I Built an AI Agent Orchestrator Where Gemma 4 Only Knows What You Teach It

#devchallenge #gemmachallenge #gemma #springboot

Gemma 4 Challenge: Build With Gemma 4 Submission

This is a submission for the Gemma 4 Challenge: Build with Gemma 4

What I Built

GemmaOrch is a skill-based AI agent orchestrator: you define what an agent knows by dropping Markdown files into a folder, assign those skills to a named agent, and chat with it. The agent powered by Gemma 4 will only answer within the boundaries of those files — it refuses anything outside scope with a precise phrase, never hallucinates expertise it wasn't given.

The core idea: agent behavior lives in .md files, not in code. No prompts hardcoded in the application. No domain logic baked into the service layer. The skill files are
the agent.

What it solves: building specialized AI assistants usually means either fine-tuning a model (expensive, slow to iterate) or writing complex prompt engineering into your codebase (brittle, hard to maintain). GemmaOrch separates the two concerns — the orchestration logic stays in Java, the expertise lives in plain Markdown that anyone can read and edit.

Key features:

Skill-driven agents — each agent's system prompt is built entirely from its assigned skill files at runtime.
GitHub skill importer — paste a public GitHub folder URL and GemmaOrch fetches every .md file recursively, creating the skill locally.
Streaming chat — token-by-token streaming via Spring WebFlux, rendered as Markdown client-side.
MCP server — every agent is automatically exposed as a JSON-RPC 2.0 tool on POST /mcp, callable from Claude Code, Cursor, or any MCP-compatible IDE.
REST API — POST /api/chat/{agentId} for integrating agents into external services, with a one-click "Copy curl" button in the UI.
Zero infrastructure — H2 file-based database, no external services required beyond the AI Studio API key.

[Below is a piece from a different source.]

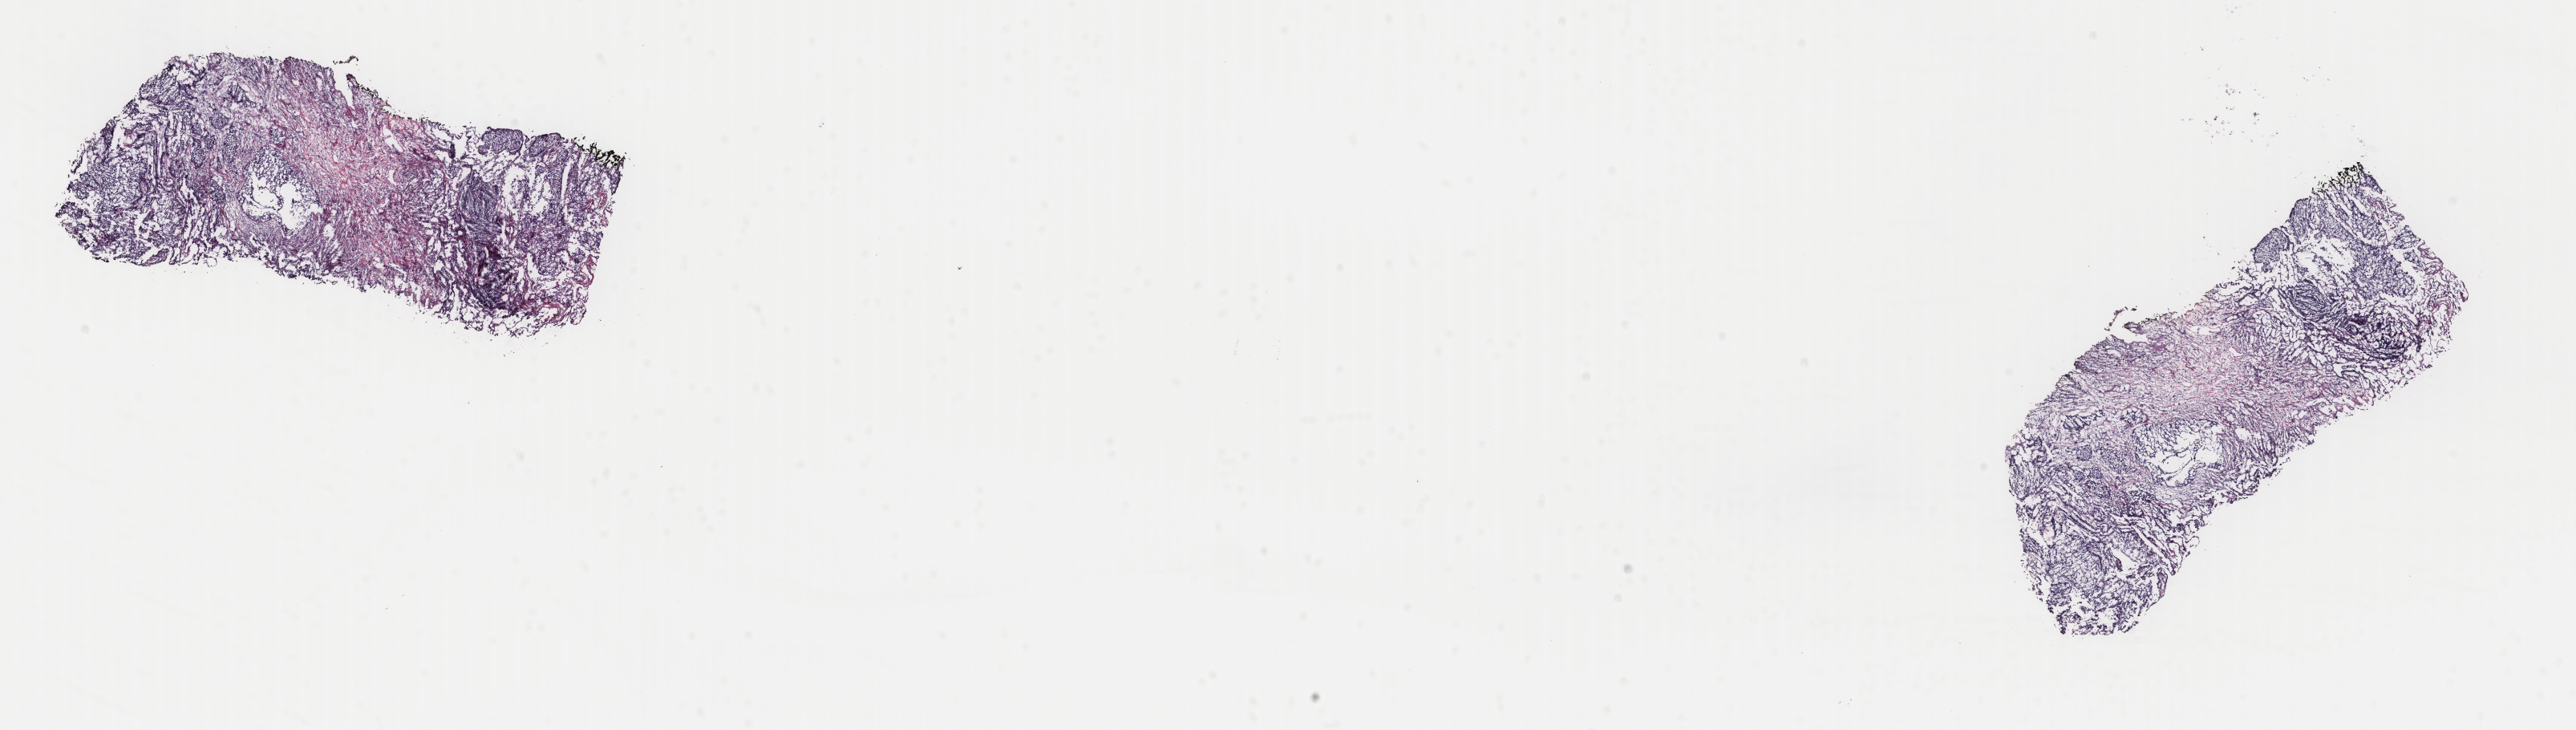
Digitized H&E tissue section (whole slide) — low-resolution overview of the scanned area, about 25.5 x 7.2 mm; frozen section from the top of the tissue portion; lung, primary tumour sample. Male, age 66 years at initial diagnosis. Pathologist review of this section (percent, as recorded): tumour cells 50%, tumour nuclei 60%, normal cells 5%, stromal cells 35%, necrosis 10%. Inflammatory infiltration, as recorded: lymphocyte infiltration 0%, monocyte infiltration 0%, neutrophil infiltration 0%.
- histologic diagnosis: Squamous cell carcinoma, NOS (upper lobe, lung)
- AJCC pathologic stage: IIIA (6th edition)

Built with: Java 25 · Spring Boot 3.5 · Spring AI 1.1.5 · Thymeleaf · HTMX 2.0

Demo

The app runs locally — see the Quick Start in the repo or the Docker section to spin it up in two commands.

Dashboard — 3-panel layout (skills · main · agents):

Creating and importing skills:

Chatting with a skill-scoped agent:

API Access panel — copy the curl command directly from the agent detail view:

Agents as MCP tools in the IDE:

Code

Repository: Bzaid94/gemmorch-agents

How I Used Gemma 4

I used the gemma-4-31b-it model — the 31B dense instruction-tuned variant — via Google AI Studio through Spring AI's spring-ai-starter-model-google-genai.

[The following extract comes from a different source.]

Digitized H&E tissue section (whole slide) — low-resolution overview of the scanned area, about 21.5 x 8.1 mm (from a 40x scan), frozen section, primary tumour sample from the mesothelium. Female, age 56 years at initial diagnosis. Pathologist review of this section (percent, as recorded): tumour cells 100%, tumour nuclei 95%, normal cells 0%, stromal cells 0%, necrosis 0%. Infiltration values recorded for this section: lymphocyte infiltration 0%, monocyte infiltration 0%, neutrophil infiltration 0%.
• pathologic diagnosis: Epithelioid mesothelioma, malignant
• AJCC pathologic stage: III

Why the 31B dense, specifically:

The project enforces a hard constraint: agents must refuse anything outside their assigned skills and must do so with an exact phrase. This is a correctness requirement, not a quality preference — if the constraint breaks, the product doesn't work.

I tested smaller variants first. The 4B model followed the constraint most of the time, but would occasionally drift: offering "related" information outside its skills, or partially revealing the system prompt when directly asked. With the 31B dense, these failures essentially disappeared. The constraint held reliably across multi-turn conversations and adversarial inputs.

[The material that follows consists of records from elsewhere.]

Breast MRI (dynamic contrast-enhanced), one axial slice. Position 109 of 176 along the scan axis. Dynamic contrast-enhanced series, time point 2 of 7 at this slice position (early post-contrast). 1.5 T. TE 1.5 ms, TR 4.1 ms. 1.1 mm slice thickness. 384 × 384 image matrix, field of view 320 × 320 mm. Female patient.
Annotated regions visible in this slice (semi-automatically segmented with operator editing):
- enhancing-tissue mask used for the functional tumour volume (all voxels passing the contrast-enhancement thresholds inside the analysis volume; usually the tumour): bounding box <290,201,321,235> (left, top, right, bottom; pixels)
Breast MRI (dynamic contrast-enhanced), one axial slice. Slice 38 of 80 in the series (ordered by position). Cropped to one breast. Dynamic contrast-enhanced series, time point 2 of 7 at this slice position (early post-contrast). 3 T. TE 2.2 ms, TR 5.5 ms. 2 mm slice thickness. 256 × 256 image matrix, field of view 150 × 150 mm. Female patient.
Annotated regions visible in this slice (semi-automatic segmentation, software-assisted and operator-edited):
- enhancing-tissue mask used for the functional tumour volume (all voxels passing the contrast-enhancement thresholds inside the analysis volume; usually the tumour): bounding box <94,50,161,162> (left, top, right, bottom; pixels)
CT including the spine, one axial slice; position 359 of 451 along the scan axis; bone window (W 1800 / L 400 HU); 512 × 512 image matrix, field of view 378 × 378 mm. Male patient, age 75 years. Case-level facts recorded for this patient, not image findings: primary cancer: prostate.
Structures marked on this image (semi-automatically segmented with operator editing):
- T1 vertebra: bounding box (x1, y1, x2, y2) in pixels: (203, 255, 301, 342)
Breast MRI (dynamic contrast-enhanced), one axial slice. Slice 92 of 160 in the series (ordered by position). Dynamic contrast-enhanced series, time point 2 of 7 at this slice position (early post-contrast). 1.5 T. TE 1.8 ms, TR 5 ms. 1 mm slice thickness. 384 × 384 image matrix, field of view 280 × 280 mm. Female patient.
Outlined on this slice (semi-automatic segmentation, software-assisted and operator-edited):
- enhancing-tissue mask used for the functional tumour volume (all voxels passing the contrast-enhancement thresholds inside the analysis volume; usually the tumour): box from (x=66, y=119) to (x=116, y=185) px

Two specific things the 31B unlocked that smaller models couldn't deliver consistently:

Long-context constraint adherence. A single agent's system prompt can carry 10,000+ tokens of skill content (multiple skill files, each with reference documents). The 31B model kept the opening STRICT CONSTRAINTS block in effect even with extensive context following it — smaller models would silently "forget" early instructions as context
grew.
Role disambiguation. Many skill files written for Claude Code or agentic CLI tools contain dispatch instructions like "invoke subagent X" or "request tool Y." Injected directly into a system prompt, smaller models would sometimes output those templates literally. The 31B correctly understood the meta-instruction — "you are the agent being invoked, not the orchestrator invoking agents" — and applied the skill knowledge directly instead of outputting workflow templates.

Why not the 26B MoE? The MoE variant optimizes for throughput across concurrent requests. GemmaOrch is a single-tenant orchestrator where precision per response matters more
than requests-per-second. The dense model's full parameter activation per token is worth the inference cost for this use case.

Why not the 4B? For a general assistant or creative tool, the 4B is genuinely capable and would be my first choice to keep costs and latency low. But when "breaking the constraint" is a correctness failure — not just a quality degradation — the extra capacity of the 31B is justified.

The open-weights advantage: Gemma 4 is open. The application is architected so the model is an environment variable — swap AI Studio for a local Ollama instance and nothing else changes. For users with sensitive skill content (internal knowledge bases, proprietary processes), self-hosting is a real deployment path, not a future promise.